TEXTO PARA LEITURA:
Uma reportagem sobre a falta de luz no bairro da Lagoinha, em Nova Iguaçu, encerra o telejornal. Entre as entrevistas, uma moradora relata a dificuldade que enfrenta com a burocracia do poder público ao tentar resolver a situação: “ligo para a prefeitura, a prefeitura manda ligar pra secretaria de obras, ligo pra secretaria de obras, me mandam ligar para a prefeitura”.

O repórter Vandrei Pereira, ao vivo de Nova Iguaçu, entrevista um representante da prefeitura, que diz estar trabalhando muito e ter projetos em andamento. O apresentador Márcio Gomes encerra: “Vamos continuar acompanhando os problemas lá do pessoal da Lagoinha”.

O telejornal de inauguração da base de jornalismo da Baixada Fluminense foi marcado pela cobertura de problemas crônicos da região e entrevistas com autoridades que tentavam dar respostas ao telejornal e seus telespectadores. Um clima que deixava claro que havia muito a ser feito na região, e que o telejornal, a partir daquele momento, concentraria uma atenção maior do que a dada anteriormente à Baixada Fluminense. A missão da nova base de jornalismo era denunciar os problemas da população e cobrar as soluções das autoridades.

Um ano depois, uma nova edição especial do RJTV comemorava o primeiro aniversário da base de jornalismo da Baixada. No dia 25 de Abril de 2006, o telejornal foi novamente ancorado de Duque de Caxias para se fazer um balanço da cobertura na região.

O telejornal especial comemora o primeiro aniversário do escritório na Baixada Fluminense. No dia, o apresentador Márcio Gomes, sai novamente de dentro do estúdio e ancora o RJTV primeira edição de uma praça no centro do município de Duque de Caxias. As primeiras palavras do telejornal são ouvidas em off, tendo como fundo imagens panorâmicas da Baixada Fluminense:

Uma conquista da baixada, e também do RJTV. Há um ano, era criada a nossa base de jornalismo no Baixada Fluminense, um canal de comunicação permanente com mais de 3 milhões e meio de moradores.

A câmera corta para o apresentador:

Por isso, o RJTV hoje é especial, está sendo feito ao vivo aqui da praça Roberto Silveira, bem no centro de Duque de Caxias.

Este primeiro texto é parte da escalada do telejornal, uma espécie de introdução às notícias que serão divulgadas naquele dia. Depois de inserções da outra apresentadora, que está no estúdio e é encarregada de transmitir o conteúdo do telejornal que não terá ligação com o assunto Baixada, o apresentador deslocado de seu lugar habitual volta:

Boa tarde. Você que assiste ao RJTV todos os dias, sabe que nós transmitimos as notícias do interior do estado, da região de São Gonçalo, de Niterói, da Capital – da cidade do Rio, mas quando o nosso assunto é Baixada Fluminense, este é o cenário que você tem todos os dias. A praça Roberto Silveira, bem no centro de Duque de Caxias. É aqui que há um ano foi fundada a base de jornalismo do RJTV na Baixada Fluminense. É aqui que todos os dias, uma equipe que permanentemente fica por aqui, cobre não apenas Caxias, mas todos os treze municípios da Baixada Fluminense. Mostra os seus problemas, mas também sua cultura, o lazer, as características desta terra e desta gente, que mora por aqui e constrói este lugar [7].

REGISTROS FORNECIDOS:
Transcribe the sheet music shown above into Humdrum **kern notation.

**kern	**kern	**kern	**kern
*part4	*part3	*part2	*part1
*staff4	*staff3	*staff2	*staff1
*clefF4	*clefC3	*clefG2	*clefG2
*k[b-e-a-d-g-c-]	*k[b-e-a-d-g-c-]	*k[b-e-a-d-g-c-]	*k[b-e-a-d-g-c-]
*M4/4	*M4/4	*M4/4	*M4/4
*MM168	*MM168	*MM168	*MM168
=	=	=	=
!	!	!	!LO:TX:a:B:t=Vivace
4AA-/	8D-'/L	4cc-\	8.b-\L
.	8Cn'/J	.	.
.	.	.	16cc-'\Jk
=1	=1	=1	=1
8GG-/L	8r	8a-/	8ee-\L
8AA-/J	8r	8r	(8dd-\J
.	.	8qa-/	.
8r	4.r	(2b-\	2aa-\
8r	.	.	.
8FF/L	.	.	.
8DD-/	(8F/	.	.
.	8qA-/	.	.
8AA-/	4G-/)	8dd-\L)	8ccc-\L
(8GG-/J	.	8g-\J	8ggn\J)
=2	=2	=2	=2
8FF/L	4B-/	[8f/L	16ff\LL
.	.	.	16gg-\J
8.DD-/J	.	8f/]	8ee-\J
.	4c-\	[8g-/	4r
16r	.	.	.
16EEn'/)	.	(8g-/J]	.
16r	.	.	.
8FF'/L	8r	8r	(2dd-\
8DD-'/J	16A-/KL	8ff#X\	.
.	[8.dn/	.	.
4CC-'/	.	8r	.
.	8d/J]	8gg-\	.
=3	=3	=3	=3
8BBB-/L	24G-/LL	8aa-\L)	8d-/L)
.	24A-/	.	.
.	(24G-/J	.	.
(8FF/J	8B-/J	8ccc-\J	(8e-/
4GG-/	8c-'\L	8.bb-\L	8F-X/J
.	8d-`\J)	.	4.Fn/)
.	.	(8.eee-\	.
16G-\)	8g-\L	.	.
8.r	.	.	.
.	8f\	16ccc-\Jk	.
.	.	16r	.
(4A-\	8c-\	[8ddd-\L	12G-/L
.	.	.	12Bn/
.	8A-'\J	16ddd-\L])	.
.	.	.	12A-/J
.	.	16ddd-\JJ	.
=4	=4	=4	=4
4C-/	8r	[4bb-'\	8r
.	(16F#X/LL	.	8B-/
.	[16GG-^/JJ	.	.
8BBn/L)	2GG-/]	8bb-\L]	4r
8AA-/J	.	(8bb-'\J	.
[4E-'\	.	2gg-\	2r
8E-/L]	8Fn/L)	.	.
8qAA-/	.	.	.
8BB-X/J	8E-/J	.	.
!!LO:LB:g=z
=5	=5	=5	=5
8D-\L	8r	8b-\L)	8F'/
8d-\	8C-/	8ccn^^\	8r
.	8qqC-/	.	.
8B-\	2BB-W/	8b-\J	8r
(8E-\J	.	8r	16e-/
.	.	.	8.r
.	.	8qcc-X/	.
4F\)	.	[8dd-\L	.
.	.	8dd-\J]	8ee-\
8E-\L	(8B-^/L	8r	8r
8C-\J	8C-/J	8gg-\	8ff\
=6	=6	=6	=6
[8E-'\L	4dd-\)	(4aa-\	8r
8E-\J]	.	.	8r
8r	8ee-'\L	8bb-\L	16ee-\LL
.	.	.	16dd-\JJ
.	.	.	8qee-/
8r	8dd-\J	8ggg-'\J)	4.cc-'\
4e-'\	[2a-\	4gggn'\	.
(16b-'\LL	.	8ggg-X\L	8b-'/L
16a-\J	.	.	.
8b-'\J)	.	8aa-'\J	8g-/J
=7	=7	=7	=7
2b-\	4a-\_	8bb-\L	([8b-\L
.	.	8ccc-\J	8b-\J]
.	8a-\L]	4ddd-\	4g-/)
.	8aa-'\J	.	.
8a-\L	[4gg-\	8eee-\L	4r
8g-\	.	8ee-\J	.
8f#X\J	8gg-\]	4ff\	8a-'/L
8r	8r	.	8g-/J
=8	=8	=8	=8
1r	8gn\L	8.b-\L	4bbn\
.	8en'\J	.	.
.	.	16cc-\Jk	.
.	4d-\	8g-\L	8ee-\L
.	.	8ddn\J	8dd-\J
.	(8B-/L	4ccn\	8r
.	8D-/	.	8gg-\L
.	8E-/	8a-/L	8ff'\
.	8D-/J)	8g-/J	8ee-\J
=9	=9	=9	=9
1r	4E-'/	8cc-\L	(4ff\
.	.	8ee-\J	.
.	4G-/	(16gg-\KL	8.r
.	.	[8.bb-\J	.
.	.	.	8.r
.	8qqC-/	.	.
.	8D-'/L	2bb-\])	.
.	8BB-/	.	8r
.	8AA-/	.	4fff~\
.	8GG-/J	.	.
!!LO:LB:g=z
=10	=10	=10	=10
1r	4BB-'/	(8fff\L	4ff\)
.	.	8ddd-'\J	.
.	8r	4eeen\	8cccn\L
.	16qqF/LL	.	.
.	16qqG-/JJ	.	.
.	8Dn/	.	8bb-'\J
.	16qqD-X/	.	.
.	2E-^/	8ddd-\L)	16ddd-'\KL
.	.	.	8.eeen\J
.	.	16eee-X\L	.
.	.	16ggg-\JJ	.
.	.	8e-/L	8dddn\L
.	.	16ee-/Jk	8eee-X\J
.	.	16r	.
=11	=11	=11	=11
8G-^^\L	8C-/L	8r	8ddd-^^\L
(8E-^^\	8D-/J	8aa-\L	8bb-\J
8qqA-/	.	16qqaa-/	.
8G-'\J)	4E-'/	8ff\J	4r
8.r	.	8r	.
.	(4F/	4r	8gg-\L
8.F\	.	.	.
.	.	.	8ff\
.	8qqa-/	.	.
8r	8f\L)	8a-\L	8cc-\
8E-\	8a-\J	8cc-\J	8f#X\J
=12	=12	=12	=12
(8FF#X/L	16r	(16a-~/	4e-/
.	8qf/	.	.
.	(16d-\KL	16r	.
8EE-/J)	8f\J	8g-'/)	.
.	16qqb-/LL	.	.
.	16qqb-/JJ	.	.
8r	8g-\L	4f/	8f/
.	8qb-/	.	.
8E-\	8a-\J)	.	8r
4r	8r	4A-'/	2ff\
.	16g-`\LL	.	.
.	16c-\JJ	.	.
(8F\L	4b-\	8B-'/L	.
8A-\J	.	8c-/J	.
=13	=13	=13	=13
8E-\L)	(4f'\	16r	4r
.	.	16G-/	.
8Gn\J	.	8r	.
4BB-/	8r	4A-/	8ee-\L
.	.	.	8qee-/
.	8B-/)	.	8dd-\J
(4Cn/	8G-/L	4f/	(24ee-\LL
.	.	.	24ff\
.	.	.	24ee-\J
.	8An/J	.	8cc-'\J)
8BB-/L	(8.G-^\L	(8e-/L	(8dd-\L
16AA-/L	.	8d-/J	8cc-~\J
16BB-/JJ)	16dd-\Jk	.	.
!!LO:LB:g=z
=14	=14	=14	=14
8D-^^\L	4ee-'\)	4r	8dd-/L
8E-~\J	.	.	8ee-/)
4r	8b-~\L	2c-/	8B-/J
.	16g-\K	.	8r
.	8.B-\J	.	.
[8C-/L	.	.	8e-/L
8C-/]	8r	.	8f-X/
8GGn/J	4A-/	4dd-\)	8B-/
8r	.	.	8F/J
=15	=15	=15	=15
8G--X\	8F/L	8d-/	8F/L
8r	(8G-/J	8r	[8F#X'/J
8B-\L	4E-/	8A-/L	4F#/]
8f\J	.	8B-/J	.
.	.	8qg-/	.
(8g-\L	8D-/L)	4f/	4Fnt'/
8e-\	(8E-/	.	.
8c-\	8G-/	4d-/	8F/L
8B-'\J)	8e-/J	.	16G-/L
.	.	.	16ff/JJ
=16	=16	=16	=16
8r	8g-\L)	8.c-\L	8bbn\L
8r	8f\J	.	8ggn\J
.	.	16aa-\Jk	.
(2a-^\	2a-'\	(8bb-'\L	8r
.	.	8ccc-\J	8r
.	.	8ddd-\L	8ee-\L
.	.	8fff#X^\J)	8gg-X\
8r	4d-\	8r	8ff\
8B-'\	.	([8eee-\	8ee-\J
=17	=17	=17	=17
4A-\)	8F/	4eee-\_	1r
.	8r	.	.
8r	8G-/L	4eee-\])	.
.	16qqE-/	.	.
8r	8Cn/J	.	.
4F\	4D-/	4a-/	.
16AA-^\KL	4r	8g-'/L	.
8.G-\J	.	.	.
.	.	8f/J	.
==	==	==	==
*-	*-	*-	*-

COMPLETE AS ATIVIDADES:
A - Localize nos registros todas as linhas que contêm a sequência "kern" e copie cada uma delas. Diferencie maiúsculas de minúsculas.
B - Dê prosseguimento ao texto sobre a cobertura do RJTV na Baixada Fluminense, começando logo após a última frase apresentada.

RESPOSTAS DAS ATIVIDADES:
A -
Transcribe the sheet music shown above into Humdrum **kern notation.
**kern	**kern	**kern	**kern

B -
Atrás do apresentador, contidos por uma grade de metal para não atrapalharem demais a transmissão, moradores de Duque de Caxias com cartazes se acotovelam para ver de perto a transmissão e serem vistos na TV. O burburinho causado por eles se mistura à voz do apresentador. A euforia e a excitação são claras em suas expressões faciais.

Mostram cartazes, levantam as mãos, cada um tenta, de sua maneira, aparecer para a câmera. Os telespectadores da Baixada têm sua chance de se mostrar, têm a sensação de que ali são presentes, participantes.

Em Nova Iguaçu, maior município da Baixada Fluminense, está o repórter Vandrei Pereira, em frente à “urna do RJ”, uma urna eletrônica montada pelo telejornal que durante toda a semana está computando os votos de moradores dos principais municípios da região. A eleição é para escolher a imagem que melhor representa a Baixada Fluminense. As pessoas formam fila e votam em uma das oito imagens que foram pré-selecionadas por “estudiosos” da Baixada. No final da semana, viríamos a conhecer a vitoriosa: Reserva do Tinguá. Em volta da “urna do RJ”, uma festa: todos querem aparecer para a câmera. Ao fundo, sambinha, gritaria, confusão.
Renata Capucci, apresentadora que está no estúdio, explica que a imagem vencedora vai ganhar um lugar no cenário do RJTV:

A imagem que receber o título vai fazer parte do nosso cenário ao lado de paisagens e símbolos como o Cristo Redentor ou a Central do Brasil. Essa será mais uma homenagem do RJTV a todos os moradores da Baixada Fluminense.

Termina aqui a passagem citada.